Text passage –
__________

Can someone please explain why one day is 26 hours?? and how exactly do you base a day on the sun if you are hundreds of light years away???

The 26 hour day has been mentioned a few times on DS9 so i thought it fits in the DS9 section.

Thanks
 
It is based on the orbital period of the planet bajor. it takes Bajor 26 "Earth" hours to rotate around its star. Since space station DS9 is in a near orbit of Bajor, and since the provisional government of Bajor are the actual operators of DS9 (not Starfleet or the UFP) they use the system of timekeeping that is appropriate to their species.
 
It is based on the orbital period of the planet bajor. it takes Bajor 26 "Earth" hours to rotate around its star. Since space station DS9 is in a near orbit of Bajor, and since the provisional government of Bajor are the actual operators of DS9 (not Starfleet or the UFP) they use the system of timekeeping that is appropriate to their species.
rotational period, not orbital, and axis not star :devil:

a 26 hour year, now that would make my head spin :D
 
I suspect they're Bajoran hours as well. Although probably not much different from ours.
 
OK so DS9 base their time and day on Bajor, but then how does the federation operate over a vast area with everyone having different times and lengths of days. Surely every planet, stations and ship in the federation should base their time and date on a 24 hour Earth day.
 
OK so DS9 base their time and day on Bajor, but then how does the federation operate over a vast area with everyone having different times and lengths of days. Surely every planet, stations and ship in the federation should base their time and date on a 24 hour Earth day.

Why on an Earth day and not any other day or time period? :confused:

The simple answer: they use stardates. This is probably one of the reasons stardates are useful: it's an artificial system into which, presumably, many of the Federation members had input, and hence it serves all their needs well enough.
 
OK so DS9 base their time and day on Bajor, but then how does the federation operate over a vast area with everyone having different times and lengths of days. Surely every planet, stations and ship in the federation should base their time and date on a 24 hour Earth day.

Why on an Earth day and not any other day or time period? :confused:

The simple answer: they use stardates. This is probably one of the reasons stardates are useful: it's an artificial system into which, presumably, many of the Federation members had input, and hence it serves all their needs well enough.

But i just posted another thread asking how stardates work and the answer i got is no one actually knows how the system works lol even the star date system is not really a good tool for the federation to use.
 
OK so DS9 base their time and day on Bajor, but then how does the federation operate over a vast area with everyone having different times and lengths of days. Surely every planet, stations and ship in the federation should base their time and date on a 24 hour Earth day.

Well, they do. Witness the fact that the Enterprise and Voyager and the starbases they've visited are all on a standard Earth day.

But Bajor is not in the Federation, and they own Deep Space Nine. They only asked the Federation to help them administrate it.

__________

Task set –
#1 List every distinct emoticon code that appears in the forum thread about the 26-hour day.
#2 Answer these questions about the forum thread about the 26-hour day, one answer per line:
(a) How many hours long is the day mentioned in the opening question?
(b) Who does the thread say are the actual operators of DS9?
(c) Which two ships are given as being on a standard Earth day?
#3 Quote the stretch of the forum thread about the 26-hour day from "But i just posted" through "federation to use.".
These lines have no connection to the forum thread above.

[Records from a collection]
__________

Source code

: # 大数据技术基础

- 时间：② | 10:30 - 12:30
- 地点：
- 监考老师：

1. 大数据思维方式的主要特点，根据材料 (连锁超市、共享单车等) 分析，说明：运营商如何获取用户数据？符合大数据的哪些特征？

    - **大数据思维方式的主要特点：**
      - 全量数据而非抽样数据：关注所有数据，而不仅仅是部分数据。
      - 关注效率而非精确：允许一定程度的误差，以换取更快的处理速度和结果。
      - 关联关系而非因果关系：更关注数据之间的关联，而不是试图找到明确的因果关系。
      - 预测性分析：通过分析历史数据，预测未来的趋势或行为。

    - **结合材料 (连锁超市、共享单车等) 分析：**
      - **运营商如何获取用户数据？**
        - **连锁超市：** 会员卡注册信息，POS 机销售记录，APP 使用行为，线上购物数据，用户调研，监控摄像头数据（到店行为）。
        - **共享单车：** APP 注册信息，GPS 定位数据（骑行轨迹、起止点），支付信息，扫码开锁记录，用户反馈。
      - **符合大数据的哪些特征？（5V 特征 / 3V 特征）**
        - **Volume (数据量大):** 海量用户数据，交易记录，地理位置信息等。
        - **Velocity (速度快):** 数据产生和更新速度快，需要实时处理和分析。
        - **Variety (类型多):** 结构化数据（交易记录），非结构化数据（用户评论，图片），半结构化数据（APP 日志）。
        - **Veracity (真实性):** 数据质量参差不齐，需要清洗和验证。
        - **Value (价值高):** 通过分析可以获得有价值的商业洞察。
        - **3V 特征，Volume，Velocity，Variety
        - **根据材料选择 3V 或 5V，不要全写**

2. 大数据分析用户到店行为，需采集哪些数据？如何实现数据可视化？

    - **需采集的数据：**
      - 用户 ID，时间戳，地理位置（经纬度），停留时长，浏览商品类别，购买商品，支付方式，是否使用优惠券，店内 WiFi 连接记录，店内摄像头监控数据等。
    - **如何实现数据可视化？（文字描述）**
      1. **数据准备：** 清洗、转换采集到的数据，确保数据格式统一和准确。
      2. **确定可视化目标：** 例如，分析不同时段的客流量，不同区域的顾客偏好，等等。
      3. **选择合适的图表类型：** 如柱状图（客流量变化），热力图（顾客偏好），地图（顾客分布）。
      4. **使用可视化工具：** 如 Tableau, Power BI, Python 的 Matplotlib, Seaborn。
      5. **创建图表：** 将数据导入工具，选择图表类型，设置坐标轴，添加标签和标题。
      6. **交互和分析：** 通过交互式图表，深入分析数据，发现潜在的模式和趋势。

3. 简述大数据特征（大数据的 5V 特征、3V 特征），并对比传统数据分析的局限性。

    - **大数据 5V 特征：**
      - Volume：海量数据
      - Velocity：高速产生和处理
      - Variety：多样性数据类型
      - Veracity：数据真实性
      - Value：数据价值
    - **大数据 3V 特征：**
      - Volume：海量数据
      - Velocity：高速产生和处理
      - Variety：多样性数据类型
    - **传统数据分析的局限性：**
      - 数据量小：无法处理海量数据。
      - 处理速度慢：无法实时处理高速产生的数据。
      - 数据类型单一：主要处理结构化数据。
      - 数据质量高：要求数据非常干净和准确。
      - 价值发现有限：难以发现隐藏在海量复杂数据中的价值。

__________

Responses for each task –
#1
:devil:
:D
:confused:

#2
(a) 26 hours
(b) The provisional government of Bajor
(c) The Enterprise and Voyager

#3
But i just posted another thread asking how stardates work and the answer i got is no one actually knows how the system works lol even the star date system is not really a good tool for the federation to use.